В эти праздничные дни Роджер трудился не покладая рук. После треугольника он выплавил первую ударную палочку, которая получилась излишне большой в диаметре, и пока доводил ее бархоткой до ума, придумал имя: Жирнушка. А потом и другие палочки на свет появились…
Тридцать первого декабря, когда стемнело, Роджер опробовал треугольник. Все члены его организма тряслись от волнения, Жирнушка то и дело выскальзывала из потных ладоней. Он протер руки спиртом, взял палочку столь крепко, что кровь ушла из пальцев, задержал дыхание и дотронулся Жирнушкой до треугольника. Он лишь дотронулся, едва коснулся, а звук родился непостижимый. Такая в нем была глубина, такие его оплетали оттенки, что Роджер замер на всю длину звука, как будто не он его родитель, а лишь слушатель случайный…

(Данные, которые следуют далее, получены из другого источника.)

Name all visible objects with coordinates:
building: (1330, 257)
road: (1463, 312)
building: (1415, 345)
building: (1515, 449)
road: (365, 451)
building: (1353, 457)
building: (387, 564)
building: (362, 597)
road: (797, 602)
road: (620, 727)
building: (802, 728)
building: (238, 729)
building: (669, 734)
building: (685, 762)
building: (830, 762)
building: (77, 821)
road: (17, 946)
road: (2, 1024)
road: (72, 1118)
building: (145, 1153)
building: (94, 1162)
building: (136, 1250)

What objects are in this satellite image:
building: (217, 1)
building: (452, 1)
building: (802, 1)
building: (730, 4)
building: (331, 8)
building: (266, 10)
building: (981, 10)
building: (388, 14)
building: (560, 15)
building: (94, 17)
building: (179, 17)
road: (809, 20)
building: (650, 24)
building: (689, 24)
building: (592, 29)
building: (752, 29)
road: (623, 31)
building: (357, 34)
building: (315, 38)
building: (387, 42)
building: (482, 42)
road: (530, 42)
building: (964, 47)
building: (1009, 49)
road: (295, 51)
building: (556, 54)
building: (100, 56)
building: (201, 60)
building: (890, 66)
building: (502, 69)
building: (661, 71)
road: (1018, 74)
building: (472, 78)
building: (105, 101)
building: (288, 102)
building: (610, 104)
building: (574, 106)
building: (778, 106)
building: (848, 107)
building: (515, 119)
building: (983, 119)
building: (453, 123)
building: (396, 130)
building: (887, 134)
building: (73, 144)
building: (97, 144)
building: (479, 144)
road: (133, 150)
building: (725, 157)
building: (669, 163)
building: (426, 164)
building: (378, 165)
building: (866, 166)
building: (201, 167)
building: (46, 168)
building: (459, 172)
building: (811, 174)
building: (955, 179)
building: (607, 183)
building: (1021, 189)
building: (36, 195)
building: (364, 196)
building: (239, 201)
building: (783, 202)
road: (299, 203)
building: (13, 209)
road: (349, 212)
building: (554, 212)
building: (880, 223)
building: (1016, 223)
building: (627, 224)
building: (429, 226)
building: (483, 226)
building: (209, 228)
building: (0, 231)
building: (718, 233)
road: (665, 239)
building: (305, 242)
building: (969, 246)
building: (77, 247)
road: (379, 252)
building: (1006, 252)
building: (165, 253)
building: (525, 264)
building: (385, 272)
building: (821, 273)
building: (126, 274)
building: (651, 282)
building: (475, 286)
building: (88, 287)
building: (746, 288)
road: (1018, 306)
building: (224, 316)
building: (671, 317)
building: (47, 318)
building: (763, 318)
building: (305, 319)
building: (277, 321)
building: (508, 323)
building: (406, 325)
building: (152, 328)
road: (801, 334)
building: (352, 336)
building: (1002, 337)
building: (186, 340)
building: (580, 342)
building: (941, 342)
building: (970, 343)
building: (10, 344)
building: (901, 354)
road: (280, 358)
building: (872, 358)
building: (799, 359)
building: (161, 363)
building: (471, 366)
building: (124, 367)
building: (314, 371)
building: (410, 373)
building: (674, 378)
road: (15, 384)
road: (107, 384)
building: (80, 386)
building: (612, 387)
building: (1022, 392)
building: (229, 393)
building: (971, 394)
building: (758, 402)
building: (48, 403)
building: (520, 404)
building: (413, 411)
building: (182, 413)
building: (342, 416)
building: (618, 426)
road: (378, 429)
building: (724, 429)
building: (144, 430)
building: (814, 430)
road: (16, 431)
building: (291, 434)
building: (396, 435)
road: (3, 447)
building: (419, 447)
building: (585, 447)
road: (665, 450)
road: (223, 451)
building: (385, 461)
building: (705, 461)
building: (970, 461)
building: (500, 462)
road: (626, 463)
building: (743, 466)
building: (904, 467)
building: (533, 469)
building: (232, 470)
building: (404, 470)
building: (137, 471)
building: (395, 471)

А потом он два часа играл на треугольнике.
Лизбет, все праздники проведшая в одиночестве, сейчас, в канун Нового года, сидела перед камином и слушала необыкновенную музыку. То капель ей весенняя чудилась, то колокольный перезвон, то птичье пение… Она слушала, и ей казалось, что слезы текут из глаз. Провела ладонью по щеке: было сухо. Она так была горда за сына, что сознанием хотела заплакать, а сердце, хоть и трепетало, слез не рождало… А он все играл и играл!
А потом Роджер, закончив играть, сказал себе: «Я гений», достал из холодильника гуся и засунул его в остывающую печь.
Он явился перед матерью, худой, чумазый, с горящими глазами и подносом со сгоревшим гусем в руках.
— У тебя получилось? — спросила мать.
— Да, — ответил Роджер и поставил поднос на стол.
Лизбет села и принялась поедать в честь сына угли.
— Что ты делаешь? — удивился Роджер.
— Я ем праздничного гуся, — ответила мать.
— Это — угли!
— Разве? — деланно удивилась Лиз. — А я и не заметила…
Тогда он тоже сел за стол и, отломив от гуся кремированную ногу, погрузил свои зубы в угли.
Так они сидели молча и ели. В той новогодней трапезе они впервые достигли полного душевного единения…
А потом их обоих всю ночь рвало, и в этом тоже было единство — физиологическое…
* * *
Уже через год Роджера пригласил на ставку Национальный Финский симфонический оркестр.